ISMS control monitoring

Having a control is one thing, but how do you know if the control is actually effective?

Let's take our earlier backup failure example; Within your backup software, you should have the ability to extract a report that shows if all your servers are being backed up correctly. Download a copy of this report, save it somewhere, and keep it as evidence that you have checked the backups. Similarly, you can download (or generate) reports to prove that a specific check has been performed.

Be sure to document how often you will perform this activity. If you committed to doing this once a month, you need to execute this control once a month, and document evidence that you've done it, and took actions on any gaps that were identified.

3rd party security controls

It is important to call out 3rd party security controls. Let's take, for example, physical security access controls to your office building. A.11.1 is all about physical security, the controls to your building, and how your staff gain access to your building. What if you don't have a choice in the matter? Some building leasing companies offer the physical security controls as part of the lease agreement, so while you're a tenant of the building, you inadvertently inherit the security controls that the building services bring you.

Now this adds a bit of confusion to your ISMS. On the one hand, you could argue that the physical security is out of your scope, but, you'd be wrong. The protection of the physical environment is very much a key tenant of the defence in depth strategy, and as the ISMS Owner, you have an obligation to ensure that these security controls are operating correctly.

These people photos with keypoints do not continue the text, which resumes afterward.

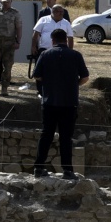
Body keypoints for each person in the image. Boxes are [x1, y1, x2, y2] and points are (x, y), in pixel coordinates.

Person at [32, 27, 89, 178]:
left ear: (52, 40)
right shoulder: (76, 55)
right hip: (69, 102)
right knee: (66, 137)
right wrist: (74, 84)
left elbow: (37, 76)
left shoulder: (45, 54)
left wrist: (49, 82)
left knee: (46, 135)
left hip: (50, 101)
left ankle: (38, 167)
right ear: (66, 40)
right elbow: (85, 77)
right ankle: (68, 170)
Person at [24, 3, 69, 91]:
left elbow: (70, 38)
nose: (61, 14)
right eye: (59, 12)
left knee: (56, 70)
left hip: (60, 51)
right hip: (44, 50)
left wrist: (70, 50)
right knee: (40, 70)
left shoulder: (65, 22)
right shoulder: (43, 20)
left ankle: (54, 89)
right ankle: (40, 91)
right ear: (53, 12)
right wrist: (33, 47)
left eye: (62, 12)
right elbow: (36, 34)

So what's the plan? How do you then treat this particular risk?

You are partially right though. In this scenario, the operation of the security control is outsourced to a 3rd party. In this case, the building owner has taken the responsibility to operate the physical security controls on your behalf. As the ISMS Owner, it is your job to ensure that these controls are working as expected.

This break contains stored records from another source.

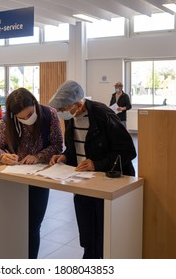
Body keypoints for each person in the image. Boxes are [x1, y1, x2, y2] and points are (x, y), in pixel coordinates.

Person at [48, 80, 137, 259]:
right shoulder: (72, 119)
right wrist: (65, 156)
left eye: (63, 109)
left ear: (78, 104)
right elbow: (75, 149)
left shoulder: (102, 114)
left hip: (107, 184)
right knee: (88, 235)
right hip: (83, 184)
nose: (61, 113)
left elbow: (128, 151)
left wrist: (97, 164)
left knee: (104, 235)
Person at [0, 88, 63, 258]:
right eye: (21, 118)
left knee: (32, 226)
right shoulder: (7, 121)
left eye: (29, 114)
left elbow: (58, 145)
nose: (26, 120)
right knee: (12, 224)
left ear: (34, 104)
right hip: (13, 178)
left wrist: (38, 156)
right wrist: (3, 156)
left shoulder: (49, 115)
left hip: (39, 178)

Your lease contract may stipulate who can access the building, and when, and any other conditions that may exist. As the tenant of the building, you will have a say in who can enter your part of the building. All of this is laid out in the contract. As part of your ISMS, this very first step should make up part of your control. Physical access is managed by the 3rd party (building owner). As the ISMS Owner, you can requests access logs of who has accessed the building at what times, and any anomality can trigger a follow up.

These are just some scenarios, but important ones that can be used to design controls on your side of the equation. While your team may not be the ones that physically allow individuals in the door, it is your team that needs to review the logs, and the access lists, and ensure that those basic controls are still being maintained. As part of your regular service review with the landlord, you will also have an opportunity to review their reports, and raise any concerns with non-adherence to the required security controls.

What if the control fails?

Things won't always work the way you want. Sometimes the backup may fail. Then what? The key point to remember is that while a control failure is not a good thing, the ISMS will expect you to take action, and improve it.

Use the opportunity to perform a root cause investigation, identify why the failure occurred, and implement any improvement opportunities to prevent the control from failing again in future. Be sure to record the improvement actions, so that you can demonstrate that you have done something to make things better.

By continuing to monitor the control, you should see an improvement in your metrics. If the metrics do not improve, perform another root cause investigation.

Types of risk to consider

Stuck for ideas on what could go wrong? Here's a sample of some risks to get you started.

Tips for a successful ISMS risk assessment workshop

In conclusion

The ISMS Risk Assessment is a core component of every Information Security Management System, without an effective risk assessment you can't have an effective ISMS.

Now armed with the core knowledge required to run a risk assessment, dedicate the time to do it effectively so that you can add true value to the rest of your ISMS.